My coworker and I chatted briefly about how crucial it was to not only be driving defensively, cautiously and vigilantly but also to wear that helmet. And it made me think, instantly, of one of my major pet peeves.

No, not sandwiches that fall apart although my God, that situation deserves a letter to the editor. I'm talking about people on all manners of bikes with zero manner of head protection on.

People, I know it's almost second nature to try and look cool, but whizzing by on a motorcycle, scooter or bicycle without one make you look like a fucking idiot. It takes all my self control to not yell out "Someone loves you! Put on a helmet!" when I see this. Even my mother in law strongly urged my father in law to get a helmet when he got into cycling, but mostly because she didn't want to have to take care of a vegetable in case the accident wasn't a clean kill.

Seriously, though, if you ride any sort of bike or scooter, please get a helmet. The only helmets that look slightly dorky are bike helmets, but it's still a LOT cooler to survive a nasty fall or wreck than it is to end up severely handicapped, all because you wanted to maintain your super suave image. When you're out there on the road, there is no one else looking out for you, and if you're busy listening to an ipod or worrying about your calorie burn, then you really aren't looking out for yourself, either. Your helmet will, though.

Another issue I have with bicyclists are those who wear flip flops. My father had to give me this advice just ONE TIME because fuck: If you want to risk losing a toenail, ride your bike in flip flops.
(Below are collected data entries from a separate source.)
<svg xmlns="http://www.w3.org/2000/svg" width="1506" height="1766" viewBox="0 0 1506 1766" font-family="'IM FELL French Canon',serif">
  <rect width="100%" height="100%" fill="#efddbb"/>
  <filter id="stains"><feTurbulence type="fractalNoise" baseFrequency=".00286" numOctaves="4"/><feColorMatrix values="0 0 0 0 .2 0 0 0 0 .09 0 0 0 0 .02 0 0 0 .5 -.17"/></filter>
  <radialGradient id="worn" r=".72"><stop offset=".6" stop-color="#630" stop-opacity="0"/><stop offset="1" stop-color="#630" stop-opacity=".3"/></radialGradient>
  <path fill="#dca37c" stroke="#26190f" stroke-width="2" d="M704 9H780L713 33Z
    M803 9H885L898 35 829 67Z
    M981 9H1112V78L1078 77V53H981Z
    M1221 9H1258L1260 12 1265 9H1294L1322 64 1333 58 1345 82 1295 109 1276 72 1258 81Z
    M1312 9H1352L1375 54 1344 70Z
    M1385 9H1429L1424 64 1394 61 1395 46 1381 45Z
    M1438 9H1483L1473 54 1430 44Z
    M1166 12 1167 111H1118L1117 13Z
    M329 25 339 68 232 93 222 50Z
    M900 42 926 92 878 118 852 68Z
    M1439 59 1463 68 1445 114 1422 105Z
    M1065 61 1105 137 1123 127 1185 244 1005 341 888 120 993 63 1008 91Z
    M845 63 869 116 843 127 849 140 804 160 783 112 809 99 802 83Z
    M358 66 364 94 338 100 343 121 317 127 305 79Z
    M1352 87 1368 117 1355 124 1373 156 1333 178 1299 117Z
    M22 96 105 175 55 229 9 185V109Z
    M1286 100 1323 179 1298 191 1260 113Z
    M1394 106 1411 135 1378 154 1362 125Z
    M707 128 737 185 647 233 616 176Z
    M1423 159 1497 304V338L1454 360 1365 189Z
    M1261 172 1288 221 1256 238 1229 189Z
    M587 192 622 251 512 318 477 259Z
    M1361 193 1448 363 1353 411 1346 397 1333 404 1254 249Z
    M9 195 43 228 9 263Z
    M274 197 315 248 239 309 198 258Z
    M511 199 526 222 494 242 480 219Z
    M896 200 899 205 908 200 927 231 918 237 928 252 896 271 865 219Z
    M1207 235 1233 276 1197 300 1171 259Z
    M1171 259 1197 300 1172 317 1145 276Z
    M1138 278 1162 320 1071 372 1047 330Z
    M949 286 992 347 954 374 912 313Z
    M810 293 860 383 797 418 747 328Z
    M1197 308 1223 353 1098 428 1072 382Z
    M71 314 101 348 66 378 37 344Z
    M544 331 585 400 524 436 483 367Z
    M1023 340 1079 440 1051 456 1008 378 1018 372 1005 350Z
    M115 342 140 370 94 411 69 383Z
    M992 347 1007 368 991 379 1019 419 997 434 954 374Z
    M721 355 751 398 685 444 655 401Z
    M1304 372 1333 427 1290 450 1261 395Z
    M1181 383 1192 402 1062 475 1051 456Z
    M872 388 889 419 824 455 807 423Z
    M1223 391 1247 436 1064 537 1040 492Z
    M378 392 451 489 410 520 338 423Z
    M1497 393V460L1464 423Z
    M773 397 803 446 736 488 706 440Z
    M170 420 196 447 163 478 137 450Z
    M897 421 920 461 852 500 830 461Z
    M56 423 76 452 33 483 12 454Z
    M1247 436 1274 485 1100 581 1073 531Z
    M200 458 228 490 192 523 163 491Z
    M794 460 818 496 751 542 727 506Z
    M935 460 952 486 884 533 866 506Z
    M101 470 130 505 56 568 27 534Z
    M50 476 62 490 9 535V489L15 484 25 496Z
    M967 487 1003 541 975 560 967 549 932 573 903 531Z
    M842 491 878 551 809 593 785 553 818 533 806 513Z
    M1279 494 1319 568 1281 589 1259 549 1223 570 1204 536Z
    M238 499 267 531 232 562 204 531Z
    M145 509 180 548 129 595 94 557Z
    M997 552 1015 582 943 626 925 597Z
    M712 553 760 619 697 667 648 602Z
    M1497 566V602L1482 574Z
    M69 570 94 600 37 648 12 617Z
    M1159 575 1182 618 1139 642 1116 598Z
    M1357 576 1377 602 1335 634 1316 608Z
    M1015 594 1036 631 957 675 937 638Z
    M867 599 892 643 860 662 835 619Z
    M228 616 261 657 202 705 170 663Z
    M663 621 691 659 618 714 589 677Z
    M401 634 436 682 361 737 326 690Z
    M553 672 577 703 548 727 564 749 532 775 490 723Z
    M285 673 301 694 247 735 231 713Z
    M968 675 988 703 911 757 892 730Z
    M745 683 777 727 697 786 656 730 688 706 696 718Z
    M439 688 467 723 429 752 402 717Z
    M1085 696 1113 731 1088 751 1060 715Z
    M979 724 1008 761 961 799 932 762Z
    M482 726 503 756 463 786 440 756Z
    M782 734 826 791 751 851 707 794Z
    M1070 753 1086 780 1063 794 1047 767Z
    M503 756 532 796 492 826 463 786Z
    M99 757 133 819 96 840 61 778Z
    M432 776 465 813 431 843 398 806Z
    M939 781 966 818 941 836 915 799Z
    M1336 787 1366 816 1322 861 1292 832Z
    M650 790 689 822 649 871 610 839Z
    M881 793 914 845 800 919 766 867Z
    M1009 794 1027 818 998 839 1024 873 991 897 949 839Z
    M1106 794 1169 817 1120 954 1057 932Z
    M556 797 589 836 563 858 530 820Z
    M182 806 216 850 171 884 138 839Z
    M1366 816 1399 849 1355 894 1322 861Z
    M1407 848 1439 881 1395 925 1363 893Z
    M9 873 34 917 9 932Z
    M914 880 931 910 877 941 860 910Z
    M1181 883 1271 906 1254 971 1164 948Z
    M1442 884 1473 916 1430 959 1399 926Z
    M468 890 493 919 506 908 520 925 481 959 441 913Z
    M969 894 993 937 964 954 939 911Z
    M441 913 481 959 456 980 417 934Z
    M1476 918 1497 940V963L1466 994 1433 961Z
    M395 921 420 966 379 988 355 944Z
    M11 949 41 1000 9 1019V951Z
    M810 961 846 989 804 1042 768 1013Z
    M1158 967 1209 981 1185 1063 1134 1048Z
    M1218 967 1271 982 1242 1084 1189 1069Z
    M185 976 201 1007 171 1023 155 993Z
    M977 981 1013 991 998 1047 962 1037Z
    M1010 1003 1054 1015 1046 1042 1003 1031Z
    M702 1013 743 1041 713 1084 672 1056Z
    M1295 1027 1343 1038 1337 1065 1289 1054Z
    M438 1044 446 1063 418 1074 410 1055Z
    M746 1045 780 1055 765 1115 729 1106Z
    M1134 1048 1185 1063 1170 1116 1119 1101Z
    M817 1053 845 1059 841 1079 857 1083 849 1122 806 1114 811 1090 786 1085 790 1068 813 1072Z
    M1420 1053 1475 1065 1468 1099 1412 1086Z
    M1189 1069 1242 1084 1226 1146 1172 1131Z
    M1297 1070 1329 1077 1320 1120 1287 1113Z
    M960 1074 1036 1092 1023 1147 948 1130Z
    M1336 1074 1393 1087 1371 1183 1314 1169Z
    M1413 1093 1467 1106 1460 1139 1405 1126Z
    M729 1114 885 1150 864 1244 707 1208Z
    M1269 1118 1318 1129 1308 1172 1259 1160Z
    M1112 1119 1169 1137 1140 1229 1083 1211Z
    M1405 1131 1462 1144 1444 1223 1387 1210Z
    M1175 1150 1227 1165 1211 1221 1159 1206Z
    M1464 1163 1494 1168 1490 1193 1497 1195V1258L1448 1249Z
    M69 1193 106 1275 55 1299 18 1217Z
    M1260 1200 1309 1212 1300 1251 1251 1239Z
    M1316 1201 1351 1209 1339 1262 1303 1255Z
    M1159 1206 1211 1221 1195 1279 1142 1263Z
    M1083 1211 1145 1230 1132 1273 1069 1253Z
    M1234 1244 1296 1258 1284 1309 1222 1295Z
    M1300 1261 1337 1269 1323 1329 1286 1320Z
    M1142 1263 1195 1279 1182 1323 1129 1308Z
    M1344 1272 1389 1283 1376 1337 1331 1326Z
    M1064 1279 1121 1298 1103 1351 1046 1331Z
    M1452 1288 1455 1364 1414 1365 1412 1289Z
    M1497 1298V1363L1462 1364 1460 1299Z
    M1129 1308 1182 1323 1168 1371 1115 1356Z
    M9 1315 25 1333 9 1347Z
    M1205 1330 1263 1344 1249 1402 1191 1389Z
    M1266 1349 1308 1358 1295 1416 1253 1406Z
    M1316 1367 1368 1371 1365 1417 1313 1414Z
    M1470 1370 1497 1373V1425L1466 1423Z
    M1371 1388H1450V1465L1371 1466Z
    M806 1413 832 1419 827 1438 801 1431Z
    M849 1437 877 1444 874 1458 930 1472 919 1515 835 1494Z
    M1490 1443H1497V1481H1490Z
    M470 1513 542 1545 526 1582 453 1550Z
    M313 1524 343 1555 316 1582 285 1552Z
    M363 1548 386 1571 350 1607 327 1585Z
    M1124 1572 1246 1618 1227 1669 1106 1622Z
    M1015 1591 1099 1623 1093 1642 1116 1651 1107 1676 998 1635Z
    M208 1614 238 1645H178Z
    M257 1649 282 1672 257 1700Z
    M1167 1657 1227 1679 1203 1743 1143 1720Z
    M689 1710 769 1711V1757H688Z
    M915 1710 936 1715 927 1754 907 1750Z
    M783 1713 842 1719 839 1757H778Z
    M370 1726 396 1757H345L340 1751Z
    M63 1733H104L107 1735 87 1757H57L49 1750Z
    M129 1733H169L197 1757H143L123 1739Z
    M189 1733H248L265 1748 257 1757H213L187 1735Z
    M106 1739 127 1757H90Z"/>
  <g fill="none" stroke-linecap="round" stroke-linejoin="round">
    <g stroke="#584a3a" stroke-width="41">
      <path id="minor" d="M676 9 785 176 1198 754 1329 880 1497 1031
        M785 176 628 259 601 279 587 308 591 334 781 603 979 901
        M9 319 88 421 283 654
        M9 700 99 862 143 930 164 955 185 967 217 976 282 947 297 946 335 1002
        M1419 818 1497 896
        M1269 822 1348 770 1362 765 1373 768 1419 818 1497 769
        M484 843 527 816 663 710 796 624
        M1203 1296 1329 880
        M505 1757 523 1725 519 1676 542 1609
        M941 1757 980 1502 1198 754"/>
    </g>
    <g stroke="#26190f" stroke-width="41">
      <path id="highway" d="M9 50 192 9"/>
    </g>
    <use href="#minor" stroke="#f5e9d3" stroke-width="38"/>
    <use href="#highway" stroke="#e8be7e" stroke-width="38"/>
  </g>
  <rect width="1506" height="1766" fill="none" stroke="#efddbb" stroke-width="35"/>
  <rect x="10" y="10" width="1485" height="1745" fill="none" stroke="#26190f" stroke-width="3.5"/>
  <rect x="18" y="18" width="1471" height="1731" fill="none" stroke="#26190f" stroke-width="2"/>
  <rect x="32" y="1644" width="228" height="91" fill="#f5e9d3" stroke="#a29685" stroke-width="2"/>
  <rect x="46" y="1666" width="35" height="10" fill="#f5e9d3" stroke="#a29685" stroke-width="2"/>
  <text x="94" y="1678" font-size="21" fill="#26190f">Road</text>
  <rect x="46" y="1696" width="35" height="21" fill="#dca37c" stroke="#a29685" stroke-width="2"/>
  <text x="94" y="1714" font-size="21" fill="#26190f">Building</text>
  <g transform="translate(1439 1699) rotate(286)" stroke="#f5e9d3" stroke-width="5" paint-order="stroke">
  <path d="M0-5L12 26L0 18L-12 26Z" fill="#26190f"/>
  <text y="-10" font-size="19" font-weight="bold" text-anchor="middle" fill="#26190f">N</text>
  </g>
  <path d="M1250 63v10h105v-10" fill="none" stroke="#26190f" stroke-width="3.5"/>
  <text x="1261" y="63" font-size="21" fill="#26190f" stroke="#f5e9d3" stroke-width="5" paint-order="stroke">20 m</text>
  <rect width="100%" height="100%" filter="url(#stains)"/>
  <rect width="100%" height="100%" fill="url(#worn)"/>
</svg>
Me: AAAAHH GOD NO ::cringes, flaps hands around, dances from foot to foot::

I even wonder if I should bike in long sleeved shirts too, because the idea of skinning off the top two layers of skin on my elbows sends me into a cringe dance that lasts for several seconds. Poor Dwayne's elbow singlehandedly shattered that idiot woman's windshield and left its skin there. So, maybe long-sleeved shirts it is. I already wear gloves, so that saves my palms.

Aaaanyways, you want to be a badass, take up martial arts or crossfit, but please don't think that riding a motorcycle, scooter, or bike without a helmet makes you look like one. Because all I see is someone's mother sobbing hysterically when they get that phone call.